W.Va. Republicans remain divided after summit on income tax

By Cuneyt Dil - Associated Press

CHARLESTON, W.Va. (AP) — Republican leaders in West Virginia remained divided on how to enact an income tax cut after a summit called by Gov. Jim Justice, who unveiled a revised proposal at the meeting on Monday.

The meeting between Justice and legislative leaders was meant to strike a compromise between dueling proposals to lower the state income tax.

Justice, who led the charge for tax reform with his original proposal in March, presented a revised version at the meeting, less than a week after he said Republican senators blindsided him with their own plan.
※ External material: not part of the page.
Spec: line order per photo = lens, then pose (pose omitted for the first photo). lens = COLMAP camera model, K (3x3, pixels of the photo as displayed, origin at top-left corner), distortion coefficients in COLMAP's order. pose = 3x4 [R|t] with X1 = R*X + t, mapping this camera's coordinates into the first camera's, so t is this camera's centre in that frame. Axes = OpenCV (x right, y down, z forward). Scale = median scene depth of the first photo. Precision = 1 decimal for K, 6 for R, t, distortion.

The Republican governor’s new plan would cut the income tax by 50%, rather than 60%. From his original proposal, it retains raising the sales tax from 6% to 7.9% and a new tax on luxury items. It also contains an unspecified tax rebate for those earning $35,000 or less, which did not figure into plans released by House and Senate Republicans.

Republican legislative leaders remained hesitant about the governor’s pitch to raise severance taxes on industries such as coal, oil and natural gas. A businessman with investments in coal, Justice has said companies can afford to pay a little more, while critics in his party said the declining industry has weathered enough pain.
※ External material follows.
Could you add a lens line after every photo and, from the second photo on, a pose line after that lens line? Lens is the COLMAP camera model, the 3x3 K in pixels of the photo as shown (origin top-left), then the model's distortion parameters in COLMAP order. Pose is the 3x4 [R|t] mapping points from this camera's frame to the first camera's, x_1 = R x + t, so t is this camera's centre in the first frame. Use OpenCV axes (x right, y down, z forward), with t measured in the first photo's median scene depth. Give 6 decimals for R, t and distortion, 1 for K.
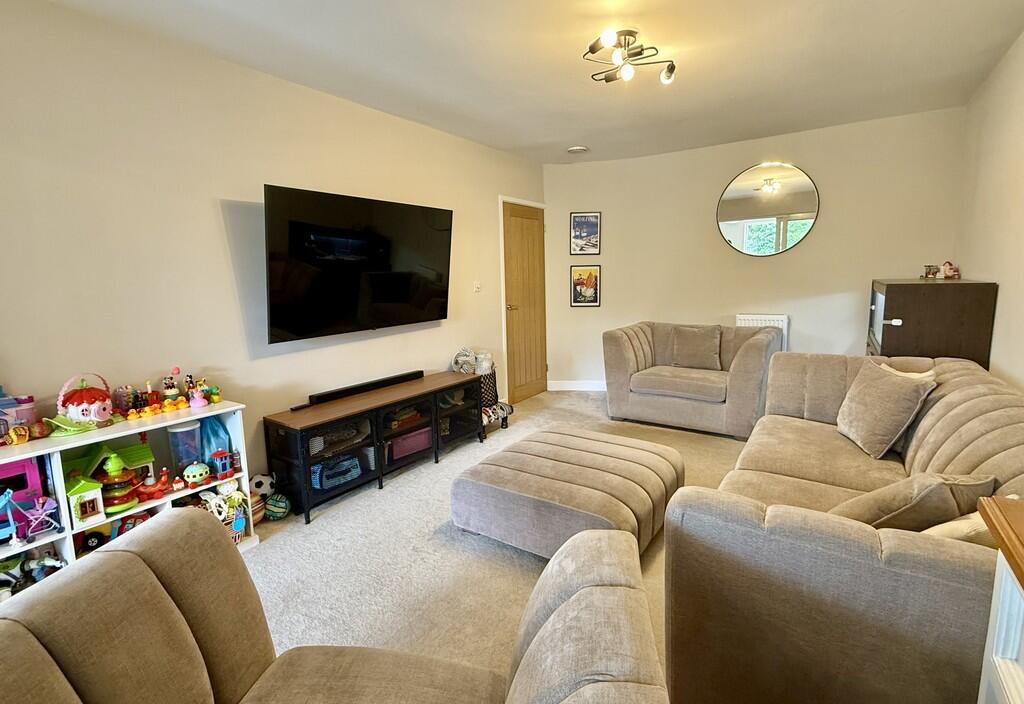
lens RADIAL K [[481.2, 0, 514.4], [0, 481.2, 349.0], [0, 0, 1]] dist [0.001386, 0.000897]
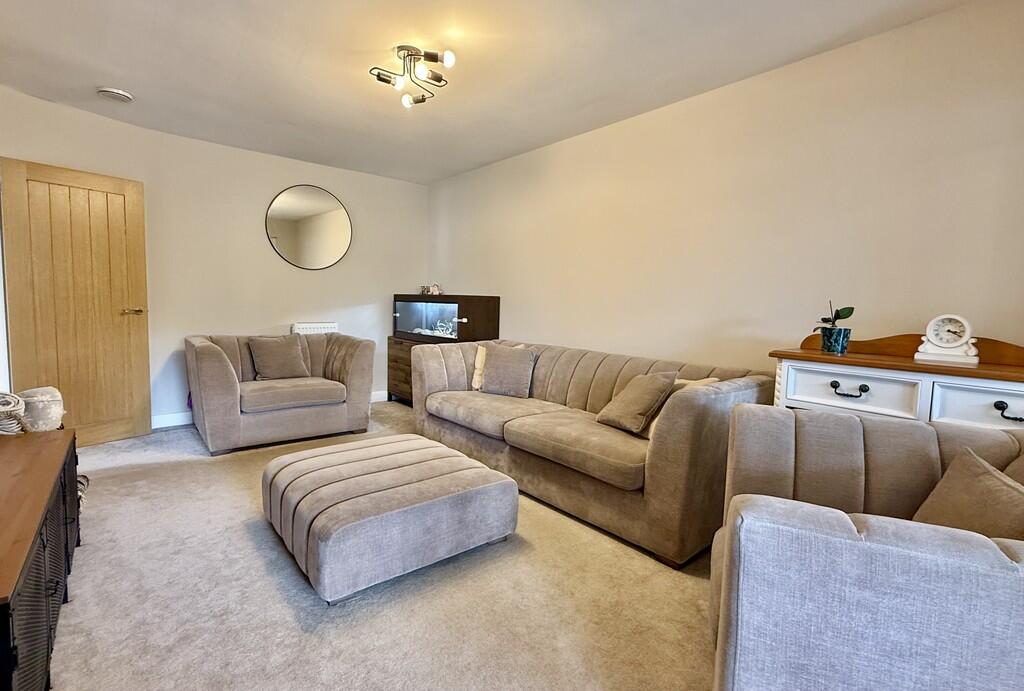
lens RADIAL K [[467.6, 0, 514.3], [0, 467.6, 342.4], [0, 0, 1]] dist [-0.000207, 0.000038]
pose [[0.280075, -0.053158, 0.958505, -0.437860], [0.113458, 0.993301, 0.021936, -0.000170], [-0.953250, 0.102607, 0.284230, 0.319345]]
But Senate President Craig Blair (R-Berkeley) indicated he did not have an issue with the governor’s proposed luxury tax on any purchased item of at least $5,000, a provision that was not part of the Senate bill.

“If we can garner the votes, I’m all in favor with moving forward with this,” Blair said of the governor’s plan.

Justice criticized the Senate’s proposal, which would raise the sales tax to 8.5% and revives a tax on groceries that the state phased out less than a decade ago. He said “an avalanche of voters” would be upset if the state approved cutting the income tax by putting “an incredible burden back on those who are struggling the most.”

Liberal groups are rallying opposition to all of the proposals to cut the income tax, arguing a higher sales tax will hurt the poor and working class.

West Virginia Citizen Action Education Fund, which champions progressive causes, said the proposals “ask working West Virginians to pay the price for tax cuts for the wealthiest.”

The nearly two-hour long meeting included statehouse leaders from the majority and minority parties. Republicans hold a supermajority in the legislature and have made lowering the state’s income tax their top priority.

They want to enact a tax overhaul this year in the hopes that lower taxes will drive residents to move into the state, where the population has been declining.

But they have five days to reconcile dueling proposals until the 60-day session is scheduled to conclude on Saturday.

“I’m trying to put money back into people’s hands,” Justice said to end the summit. “And I’m trying to do something that is going to be beneficial. But I know y’all are trying to do the exact same thing. So let’s just keep working.”